Per quanto ci riguarda, un tale "lavoro sistematico", i nostri compagni lo conoscono e lo fanno per difendere le idee rivoluzionarie. Non sappiamo se sia più facile andare bussare alle porte dei lavoratori con l’etichetta Nuova Unione Popolare, ma noi non vogliamo raccontare loro delle bugie e comportarci come mercanti di illusioni. Al contrario, vogliamo denunciare questi mercanti di illusioni.

Nello stesso articolo, l’autore scrive che l’NPA presenterà liste alternative in una decina di circoscrizioni, in particolare contro candidati del PS, dei Verdi e persino di LREM, il partito di Macron. Ma, spiega l’autore, "dobbiamo evitare il tranello di costruire liste che mirino a denunciare i riformisti". Di conseguenza, per fare un esempio, l’NPA ha deciso di non presentare un candidato contro il leader dei Verdi, Julien Bayou, nel 10° distretto di Parigi.
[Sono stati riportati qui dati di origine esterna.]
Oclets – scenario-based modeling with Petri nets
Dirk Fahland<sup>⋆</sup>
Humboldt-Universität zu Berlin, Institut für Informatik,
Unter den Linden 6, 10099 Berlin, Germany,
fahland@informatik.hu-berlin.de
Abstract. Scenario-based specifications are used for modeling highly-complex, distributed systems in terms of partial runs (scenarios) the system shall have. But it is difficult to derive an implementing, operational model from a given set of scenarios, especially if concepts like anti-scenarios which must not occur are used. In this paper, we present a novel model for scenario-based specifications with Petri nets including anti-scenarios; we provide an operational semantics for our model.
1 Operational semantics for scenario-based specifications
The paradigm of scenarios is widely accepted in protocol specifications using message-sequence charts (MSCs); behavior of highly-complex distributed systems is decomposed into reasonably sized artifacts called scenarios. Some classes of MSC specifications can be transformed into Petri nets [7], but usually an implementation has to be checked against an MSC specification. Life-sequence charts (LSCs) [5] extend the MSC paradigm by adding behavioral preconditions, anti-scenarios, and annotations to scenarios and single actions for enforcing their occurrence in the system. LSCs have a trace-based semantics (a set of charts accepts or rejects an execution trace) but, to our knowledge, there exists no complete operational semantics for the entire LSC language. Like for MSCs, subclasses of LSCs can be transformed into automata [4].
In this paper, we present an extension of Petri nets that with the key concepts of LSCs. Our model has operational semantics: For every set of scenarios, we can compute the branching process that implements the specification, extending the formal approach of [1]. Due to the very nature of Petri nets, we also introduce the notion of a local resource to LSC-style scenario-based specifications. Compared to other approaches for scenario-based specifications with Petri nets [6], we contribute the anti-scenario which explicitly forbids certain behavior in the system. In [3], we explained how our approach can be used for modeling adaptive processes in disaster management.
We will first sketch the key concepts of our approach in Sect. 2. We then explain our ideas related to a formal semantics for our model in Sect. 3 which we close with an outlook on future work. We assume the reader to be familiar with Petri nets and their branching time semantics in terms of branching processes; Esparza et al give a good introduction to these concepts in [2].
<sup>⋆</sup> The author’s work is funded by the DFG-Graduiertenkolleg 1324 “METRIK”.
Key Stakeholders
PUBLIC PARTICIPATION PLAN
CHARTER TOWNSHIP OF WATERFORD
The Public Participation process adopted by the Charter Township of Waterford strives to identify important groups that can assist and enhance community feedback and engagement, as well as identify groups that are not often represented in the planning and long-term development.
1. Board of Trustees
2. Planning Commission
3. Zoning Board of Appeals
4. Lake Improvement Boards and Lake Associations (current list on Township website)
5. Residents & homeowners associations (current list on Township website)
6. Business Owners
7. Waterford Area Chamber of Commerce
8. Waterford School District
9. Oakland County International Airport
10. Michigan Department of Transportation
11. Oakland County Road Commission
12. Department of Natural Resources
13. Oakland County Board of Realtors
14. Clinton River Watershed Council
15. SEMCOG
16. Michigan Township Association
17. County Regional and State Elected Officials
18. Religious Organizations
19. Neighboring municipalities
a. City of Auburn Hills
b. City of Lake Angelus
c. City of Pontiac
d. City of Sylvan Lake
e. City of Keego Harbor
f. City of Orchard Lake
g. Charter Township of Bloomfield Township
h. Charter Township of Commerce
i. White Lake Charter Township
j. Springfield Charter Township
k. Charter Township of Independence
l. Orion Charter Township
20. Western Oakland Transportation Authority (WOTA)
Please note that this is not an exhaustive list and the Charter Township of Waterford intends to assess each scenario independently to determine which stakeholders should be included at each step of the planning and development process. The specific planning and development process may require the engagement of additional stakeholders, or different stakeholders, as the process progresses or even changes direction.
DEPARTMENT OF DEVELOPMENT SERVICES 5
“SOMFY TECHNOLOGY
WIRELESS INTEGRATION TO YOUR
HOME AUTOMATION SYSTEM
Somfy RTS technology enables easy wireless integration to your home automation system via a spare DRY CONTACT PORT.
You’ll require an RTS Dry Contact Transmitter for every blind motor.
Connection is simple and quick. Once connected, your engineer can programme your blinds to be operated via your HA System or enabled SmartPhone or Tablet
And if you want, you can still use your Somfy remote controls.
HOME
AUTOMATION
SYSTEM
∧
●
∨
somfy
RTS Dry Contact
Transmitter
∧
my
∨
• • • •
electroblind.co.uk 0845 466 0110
In un comunicato stampa, l’NPA spiega: "Non siamo stati in grado di creare una candidatura unitaria alternativa, poiché nessuna forza si è espressa nella Nupes contro la candidatura di Bayou. E continua: "La nostra candidatura avrebbe avuto solo un impatto irrisorio, visto che la Nupes è vicina al 50% in questo distretto elettorale".

Per noi è il contrario. Lutte ouvrière ha presentato candidati contro Bayou, contro Simonnet, contro i riformisti, per denunciare le loro menzogne ai lavoratori, per denunciare questi mercanti di illusioni. Di fronte a Simonnet, nel 20° arrondissement di Parigi, si è candidato Arnaud Charvillat, un postino e un militante che lavora alle Poste del 20° arrondissement, e farà campagna pur sapendo che il suo risultato sarà forse irrisorio, secondo i criteri dell’NPA. Pensiamo che l’essenziale non sia il risultato, perché non siamo elettoralisti. Pensiamo che sia essenziale rivolgersi direttamente ai lavoratori, facendo il discorso dei comunisti rivoluzionari e non quello dei riformisti con una leggera sfumatura rossa. L’obiettivo, in una campagna di questo tipo, è quello di preparare il futuro. E di permettere a coloro che, già oggi, anche se probabilmente sono una piccolissima minoranza, si riconoscono in questo programma e in queste idee, di rafforzarli, di dire loro che hanno ragione di pensare così, che devono essere orgogliosi di avere fiducia nelle lotte della classe operaia e solo in queste lotte per cambiare la società.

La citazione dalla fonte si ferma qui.